HEARTY IMMUNE-BOOSTING CASSEROLE

serves 4  use only Aust. organic meat, bone broth, tom paste and maple syrup

1kg beef chuck, diced
1L bone broth*
4 golden eschallots, sliced
6cl garlic, peeled
2 carrots and 2 parsnips – diced
1T tomato paste
50ml acv
2t maple syrup
60ml extra virgin olive oil
1.5T Celtic salt
1t cracked blk pepper
5 sprigs of thyme

heavy roasting pan.

Preheat oven to 170  degrees C. In a bowl, coat beef in half oil (30ml) and 1T salt.
Place a heavy based roasting tray on a mod heat on stove top.
Brown beef on all sides and remove from tray, setting aside to rest.

Add remaining oil to r.tray then add shallots and brown them gently.
Add parsnips, carrots, garlic and remaining salt to pan, continue to cook until golden brown.

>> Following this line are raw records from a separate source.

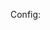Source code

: Config:
<?xml version='1.0' encoding='UTF-8' standalone='yes' ?>
<Robot type="FirstInspires-FTC">
    <LynxUsbDevice name="Control Hub Portal" serialNumber="(embedded)" parentModuleAddress="173">
        <LynxModule name="Expansion Hub 2" port="2">
            <RevRobotics20HDHexMotor name="Arm_Motor" port="0" />
            <goBILDA5202SeriesMotor name="Left_Front" port="1" />
            <RevRobotics20HDHexMotor name="Right_Intake" port="2" />
            <goBILDA5202SeriesMotor name="Left_Back" port="3" />
            <Servo name="LServo" port="0" />
            <AnalogInput name="absEncoder" port="1" />
        </LynxModule>
        <LynxModule name="Control Hub" port="173">
            <goBILDA5202SeriesMotor name="Right_Front" port="0" />
            <goBILDA5202SeriesMotor name="Right_Back" port="1" />
            <goBILDA5202SeriesMotor name="Arm_Left" port="2" />
            <goBILDA5202SeriesMotor name="Arm_Right" port="3" />
            <ContinuousRotationServo name="HolderServo_Left" port="0" />
            <Servo name="RServo" port="1" />
            <ContinuousRotationServo name="HolderServo_Right" port="2" />
            <Servo name="WristServo" port="3" />
            <KauaiLabsNavxMicro name="NavX" port="0" bus="1" />
            <ControlHubImuBHI260AP name="imu" port="0" bus="0" />
        </LynxModule>
    </LynxUsbDevice>
    <Webcam name="webcam1" serialNumber="SN0001" />
</Robot>
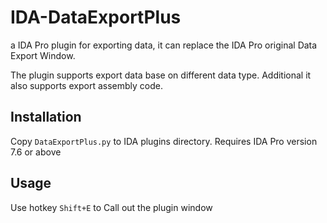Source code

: # IDA-DataExportPlus
a IDA Pro plugin for exporting data, it can replace the IDA Pro original Data Export Window.

The plugin supports export data base on different data type. Additional it also supports export assembly code.

## Installation
Copy `DataExportPlus.py` to IDA plugins directory. Requires IDA Pro version 7.6 or above

## Usage
Use hotkey `Shift+E` to Call out the plugin window



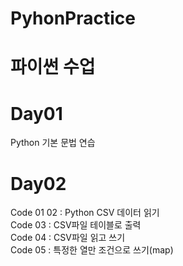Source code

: # PyhonPractice
파이썬 수업
========================
Day01
========================
Python 기본 문법 연습

Day02
========================
Code 01 02 : Python CSV 데이터 읽기  
Code 03 : CSV파일 테이블로 출력  
Code 04 : CSV파일 읽고 쓰기  
Code 05 : 특정한 열만 조건으로 쓰기(map)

Return beef to pan, fold in t/paste, syrup and allow to caramelise slightly. Add acv to pan and continue to cook for a few minutes until meat and vegies are coated in sticky glaze.

Add bone broth and simmer for 10-12 mins until liquid has reduced by a third. Add thyme and cover with foil or lid and place in oven for 2 hours.

(* 5T Cherry Tree bone broth powder to 1L boiling water – allow to come to room temp)

ONE-POT HEALTHY MEXICAN BEEF MINCE

This quick and easy Mexican rice, capsicum and healthy beef mince dish topped with sour cream and avocado is the perfect weeknight dinner.

serves 4

https://www.taste.com.au/recipes/one-pot-healthy-mexican-beef-mince/t9g4tl7b

INGREDIENTS
2 teaspoons extra virgin olive oil
1 red onion, halved, sliced
1 red capsicum, chopped
1 green capsicum, chopped
2 garlic cloves, crushed
2 teaspoons smoked paprika
2 teaspoons dried oregano
1 teaspoon ground cumin
500g lean beef mince
2 tablespoons no-added-salt tomato paste
1 cup salt-reduced beef stock
250g packet 2-minute brown and wild rice blend
Light sour cream, to serve
chopped avocado, to serve
Fresh coriander sprigs, to serve
Sliced red chilli, to serve
Lime halves, to serve

METHOD
1.  Heat oil in large frying pan over medium-high heat. Add onion and capsicums. Cook, stirring occasionally, for 5 minutes or until starting to brown.

2.  Add garlic, paprika, oregano and cumin. Cook, stirring, for 30 seconds or until fragrant.
Add mince. Cook, breaking up mince with a wooden spoon for 6 to 8 minutes or until browned.

3.  Add tomato paste, stock and 1/2 cup water. Bring to a simmer. Stir in rice. Reduce heat to medium-low. Cook, uncovered, for 8 to 10 minutes or until liquid is absorbed.

4.  Top with sour cream, avocado, coriander and chilli. Serve with lime wedges.